Although tooth resorption is similar in appearance to the cavities humans get in their teeth, there is a difference. Cavities are caused by bacterial decay which begins at the tooth’s hard outer surface (the enamel) and progresses toward the interior of the tooth. With tooth resorption, the damage begins inside the tooth with “resorptive lesions” which are caused by cells eating away at the tooth. A tooth that is affected by resorptive lesions will erode and eventually disappear entirely as it is absorbed back into the animal’s body. As a tooth disintegrates, the dentin (inner part of the tooth) and nerve are exposed, causing extreme sensitivity and a great deal of pain.tooth resorption rick

Tooth resorption occurs primarily in cats, but dogs can get it too, as can larger cats such as tigers, lions, cheetahs and leopards. Tooth resorption in domestic housecats is a common condition that affects as many as 50% of cats over three years old.

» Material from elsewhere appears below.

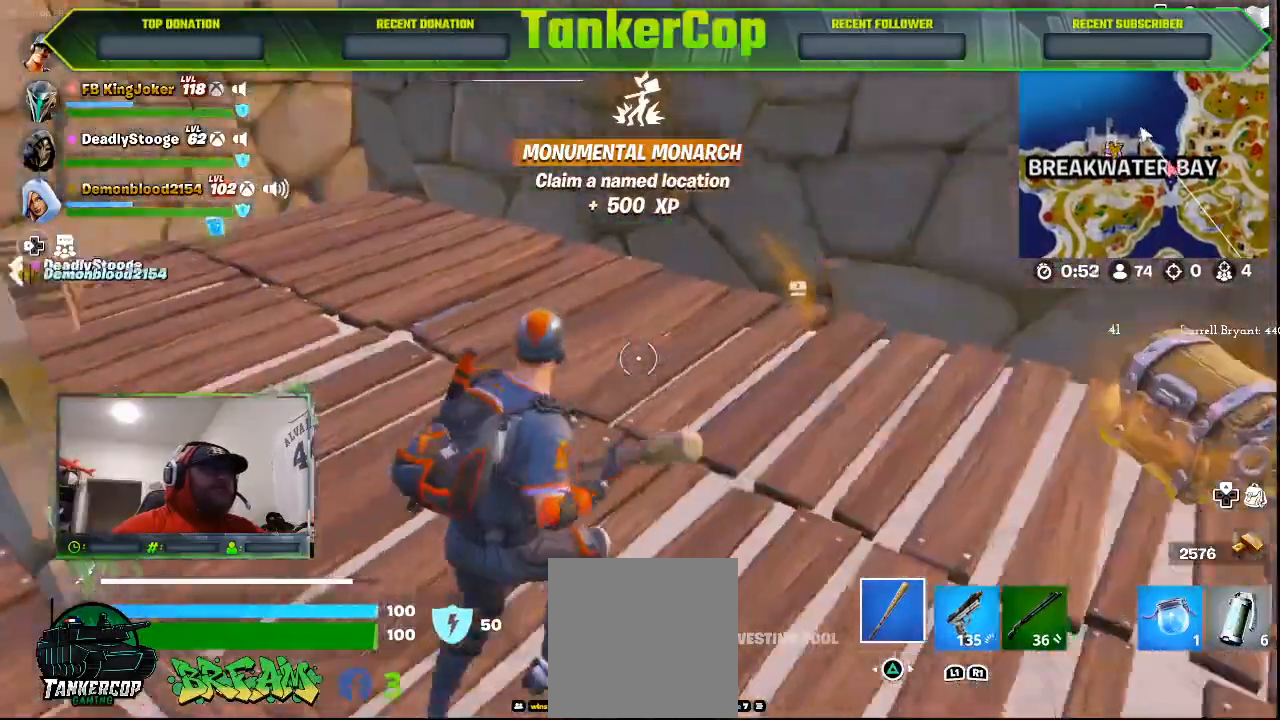
Gameplay with a controller (PlayStation layout); each line is a JSON object with the inputs held at the frame after it (dt_ms = milliseconds from this image to that frame). "events" lists button and stick changes between this image and that frame as [ms after this image, input, new state], when the widget could be followed in between.
{"dt_ms": 500, "buttons": [], "left_stick": "right", "right_stick": "down", "events": [[67, "left_stick", "up-right"], [67, "right_stick", "down-left"], [200, "left_stick", "right"], [500, "right_stick", "down"]]}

What Causes Tooth Resorption?

Some studies suggest that an excess of vitamin D in the diet may play a role in tooth resorption; other theories support that it’s an autoimmune response. However, at the present time there is no definitive answer as to what causes the resorptive lesions. What is known is that once an animal develops one resorptive lesion, it’s highly likely that other teeth will also be affected.

Is Tooth Resorption Preventable?

Unfortunately, until it’s understood what causes the resorptive lesions to occur, there is no way to prevent them. Pets that have resorptive lesions in one tooth often have them in other teeth.

How is Tooth Resorption Diagnosed?

Some things to watch for include excessive salivation, bleeding in the mouth and difficulty eating. (You might notice, for example, that your pet appears to only be chewing on one side of her mouth). As I mentioned earlier, however, some pets with tooth resorption may exhibit no outward signs; in this case, the condition will be discovered when your vet examines your pet’s mouth.

Some resorptive lesions can be seen, while others are hidden below the gum. If a lesion is suspected, your vet may use a probe such as a cotton swab. When the lesion is touched by the probe, it causes pain resulting in chattering and jaw spasms. tooth resorption danielleRadiographs (x-rays) are extremely helpful not only in making a definitive diagnosis, especially for the hidden resorptive lesions, but also for treatment planning.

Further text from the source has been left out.